Pick-up-Stellen, Arzneiversandhandel, zukünftige Rolle des Apothekers – dies waren die zentralen Themen der sich anschließenden Podiumsdiskussion, geleitet von der Südwestfunkmoderatorin Daniela Engelhardt. Auf dem Podium brachte der Schweizer Apotheker und frühere Verbandspräsident Dr. Max Brentano Erfahrungen aus der Schweiz in die Diskussion ein. Dr. Wolf Bauer, Mitglied des Gesundheitsausschusses (CDU), und Dr. Volker Wissing, stellvertretender Landesvorsitzender der FDP Rheinland-Pfalz, und die rheinland-pfälzische Gesundheitsministerin Malu Dreyer waren sich mit Keller und Kiefer einig: Schweizerische Verhältnisse, wo Ärzte Arzneimittel abgeben dürfen (Dispensierrecht der Ärzte), will man in Deutschland nicht – "und wir bekommen sie auch nicht", bekräftigte Dreyer. Genauso einig war man sich auf dem Podium, dass man keine Auswüchse des Versandhandels will wie beispielsweise Pick-up-Stellen. Leider sei dies aber wohl nicht die durchgehende Position in der CDU, wie Keller an die Adresse von Bauer hinzufügte. Die CDU-Abgeordnete Widmann-Mauz beispielsweise möchte am Arzneiversandhandel nicht rütteln. Auch Kiefer beklagte, dass zwar alle gegen die Auswüchse des Versandhandels, insbesondere gegen Pick-up-Stellen seien, aber "kein Politiker sagt uns so richtig, wie wir sie wegbekommen". Bauer warf ein, dass sich die Apotheker leider nicht klar äußerten: ein ABDA-Vorschlag befasste sich sogar damit, unter welchen Vorzeichen man sich Pick-ups vorstellen kann. Dem hielt Keller entgegen, dass von Seiten der CDU und SPD das Signal kam, konkret nichts gegen Pick-ups tun zu wollen, deswegen mussten die Apotheker Möglichkeiten aufzeigen, um "die Spitzen des Terrors mit Pick-ups zu kappen". Kiefer räumte ein: "Hier haben wir uns ein blaues Auge geholt." Dreyer unterstrich, dass es juristisch schwierig sei, Pick-up-Stellen einfach zu verbieten. Daher unterstütze sie den Antrag, Rx-Arzneimittel aus dem Versandhandel herauszunehmen: "Wir sehen keine andere Chance als dies so zu machen." Keller appellierte an die Politiker, hier rasch zu handeln: Ein Verbot von Rx-Arzneimitteln im Versandhandel müsste noch im April/Mai in die AMG-Novelle aufgenommen werden, nur so könnte man rasch handeln.

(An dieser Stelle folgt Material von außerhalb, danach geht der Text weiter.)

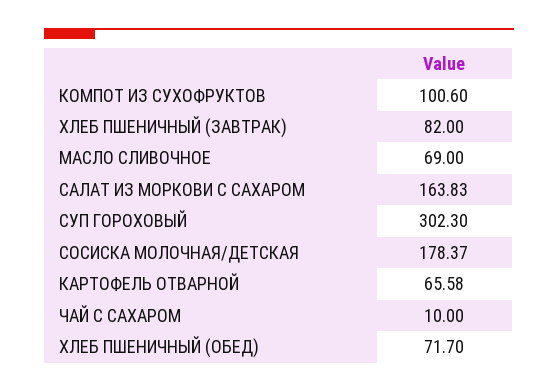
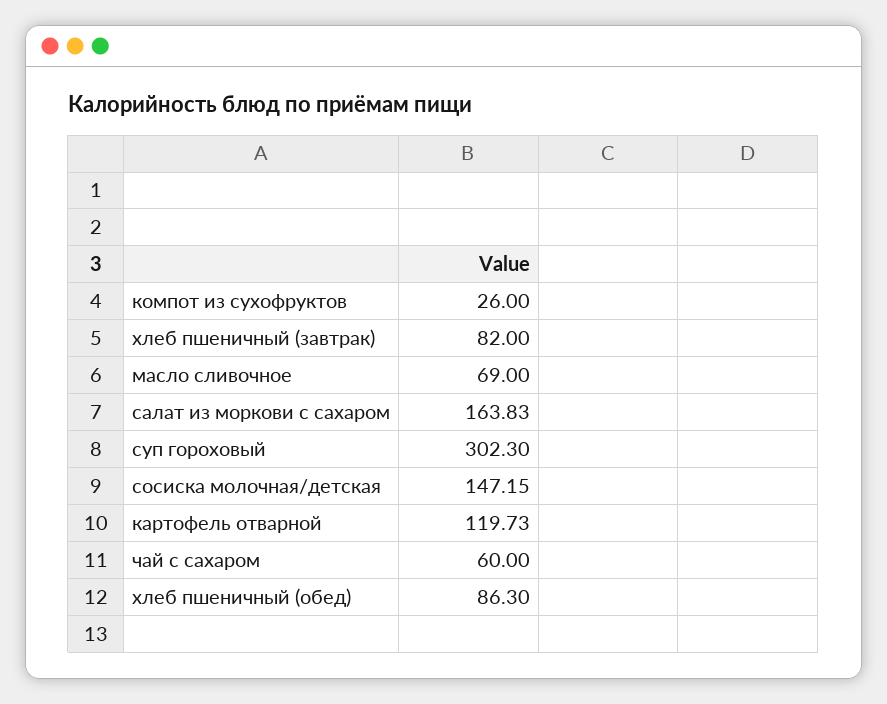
  {
-   "КОМПОТ ИЗ СУХОФРУКТОВ": 100.6,
+   "КОМПОТ ИЗ СУХОФРУКТОВ": 26,
    "ХЛЕБ ПШЕНИЧНЫЙ (ЗАВТРАК)": 82,
    "МАСЛО СЛИВОЧНОЕ": 69,
    "САЛАТ ИЗ МОРКОВИ С САХАРОМ": 163.83,
    "СУП ГОРОХОВЫЙ": 302.3,
-   "СОСИСКА МОЛОЧНАЯ/ДЕТСКАЯ": 178.37,
+   "СОСИСКА МОЛОЧНАЯ/ДЕТСКАЯ": 147.15,
-   "КАРТОФЕЛЬ ОТВАРНОЙ": 65.58,
+   "КАРТОФЕЛЬ ОТВАРНОЙ": 119.73,
-   "ЧАЙ С САХАРОМ": 10,
+   "ЧАЙ С САХАРОМ": 60,
-   "ХЛЕБ ПШЕНИЧНЫЙ (ОБЕД)": 71.7
+   "ХЛЕБ ПШЕНИЧНЫЙ (ОБЕД)": 86.3
  }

Bei der Frage nach der Höhe der Einsparungen durch die Rabattverträge, zeigten sich die Politiker offen. Wissing versprach, dieser Frage nachzugehen und zu eruieren, wie viel hier denn wirklich eingespart werde.

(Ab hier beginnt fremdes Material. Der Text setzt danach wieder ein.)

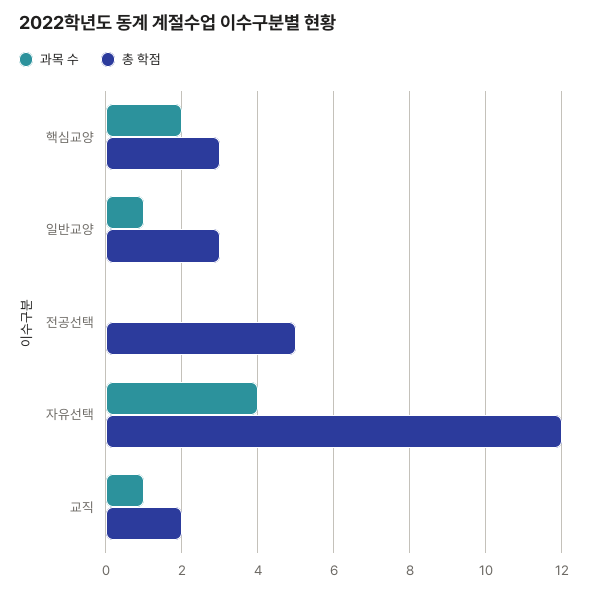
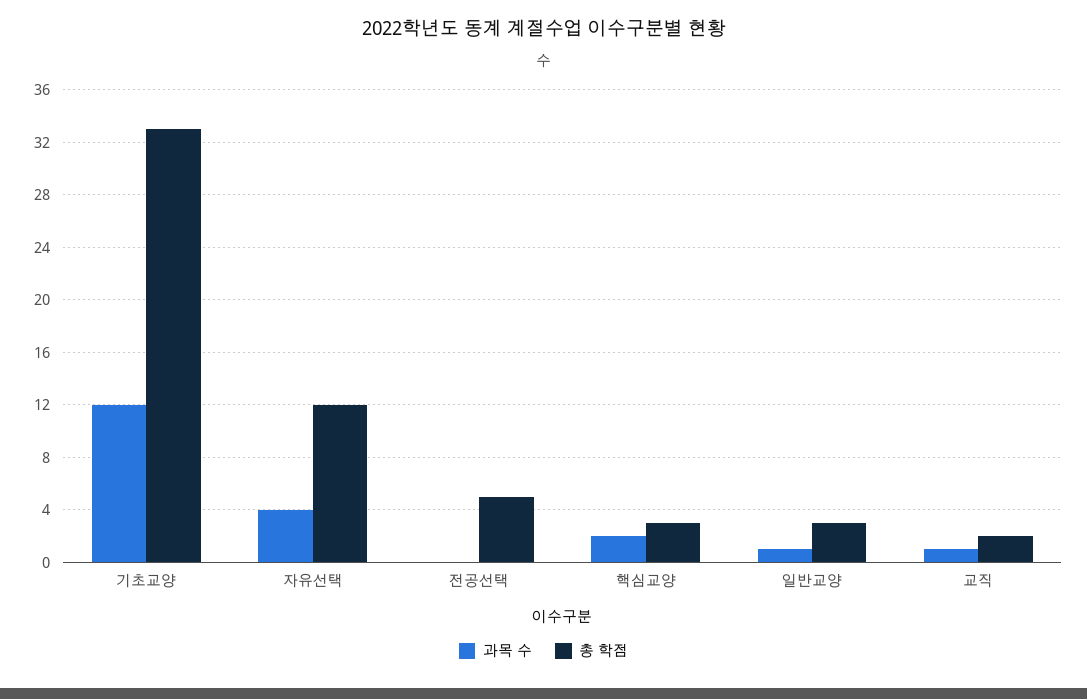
  {
    "과목 수": {
      "핵심교양": 2,
      "일반교양": 1,
      "전공선택": 0,
      "자유선택": 4,
-     "교직": 1
+     "교직": 1,
+     "기초교양": 12
    },
    "총 학점": {
      "핵심교양": 3,
      "일반교양": 3,
      "전공선택": 5,
      "자유선택": 12,
-     "교직": 2
+     "교직": 2,
+     "기초교양": 33
    }
  }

Zur zukünftigen Rolle des Apothekers versuchten Keller und Kiefer den Politikern klar zu machen, dass der Apotheker keineswegs an alten Zöpfen festhält und nur tradierte Rollen spielt, wie die Medien es immer wieder gerne darstellen. Kiefer sieht den Apotheker in Zukunft noch stärker in der Rolle des Informations-Managers, wo er seine pharmazeutische Kompetenz einbringen kann. Doch das hänge auch von der Haltung der Politik ab: "Geht es in Zukunft nur noch um den Preis, dann können wir das nicht mehr leisten." Wissing bekräftigte: "Wenn nur noch das Billigste abgegeben werden muss, dann macht in der Tat Beratung keinen Sinn." Eine Extrahonorierung für Beratungsleistungen der Apotheker stieß allerdings auf wenig Gegenliebe in der Politik. Wissing hält dies nicht für realistisch. Und Bauer wünscht sich "gesunde Apotheken", die die Beratung aus dem System heraus erbringen können und nicht gegen Extrahonorierung. Brentano hielt dagegen, dass sich in der Schweiz das Honorarsystem für Beratungs- und Zusatzleistungen für Apotheker bewährt habe.

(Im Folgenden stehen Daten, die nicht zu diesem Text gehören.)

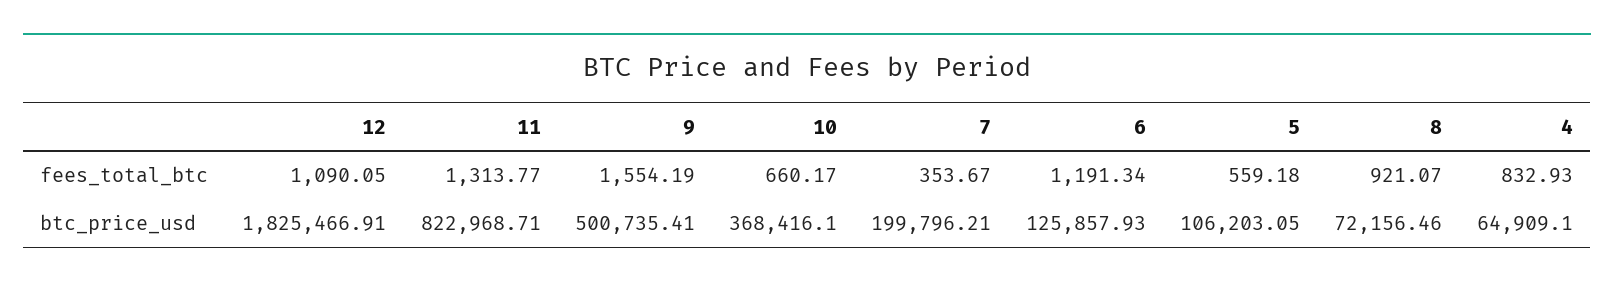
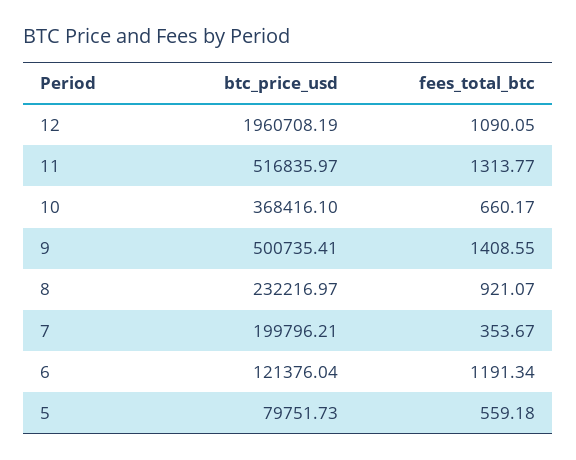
  {
    "12": {
      "fees_total_btc": 1090.05,
-     "btc_price_usd": 1825466.91
+     "btc_price_usd": 1960708.19
    },
    "11": {
      "fees_total_btc": 1313.77,
-     "btc_price_usd": 822968.71
+     "btc_price_usd": 516835.97
    },
    "9": {
-     "fees_total_btc": 1554.19,
+     "fees_total_btc": 1408.55,
      "btc_price_usd": 500735.41
    },
    "10": {
      "fees_total_btc": 660.17,
      "btc_price_usd": 368416.1
    },
    "7": {
      "fees_total_btc": 353.67,
      "btc_price_usd": 199796.21
    },
    "6": {
      "fees_total_btc": 1191.34,
-     "btc_price_usd": 125857.93
+     "btc_price_usd": 121376.04
    },
    "5": {
      "fees_total_btc": 559.18,
-     "btc_price_usd": 106203.05
+     "btc_price_usd": 79751.73
    },
    "8": {
      "fees_total_btc": 921.07,
-     "btc_price_usd": 72156.46
+     "btc_price_usd": 232216.97
-   },
+   }
-   "4": {
-     "fees_total_btc": 832.93,
-     "btc_price_usd": 64909.1
-   }
  }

Dennoch, Keller zeigte sich optimistisch: Im Jahr 2020 gibt es nach wie vor die inhabergeführte Apotheke, in der zusätzliche Leistungen gesondert honoriert werden. Kiefer glaubt ebenfalls, dass die inhabergeführte Apotheke in Zukunft dem Apotheker ein Einkommen sichert und der Apotheker die Rolle des Problemlösers in der Arzneitherapie spielt. Auch Bauer blickt zuversichtlich in die Zukunft und steht zum Apotheker als Mittelständler. Ebenso Wissing, der davon ausgeht dass der Apotheker weiterhin Freiberufler ist. Brentano sieht die Apotheker stärker in Richtung Dienstleistung gehen. Die Kooperation zwischen Arzt und Apotheker wird enger zum Wohl des Patienten.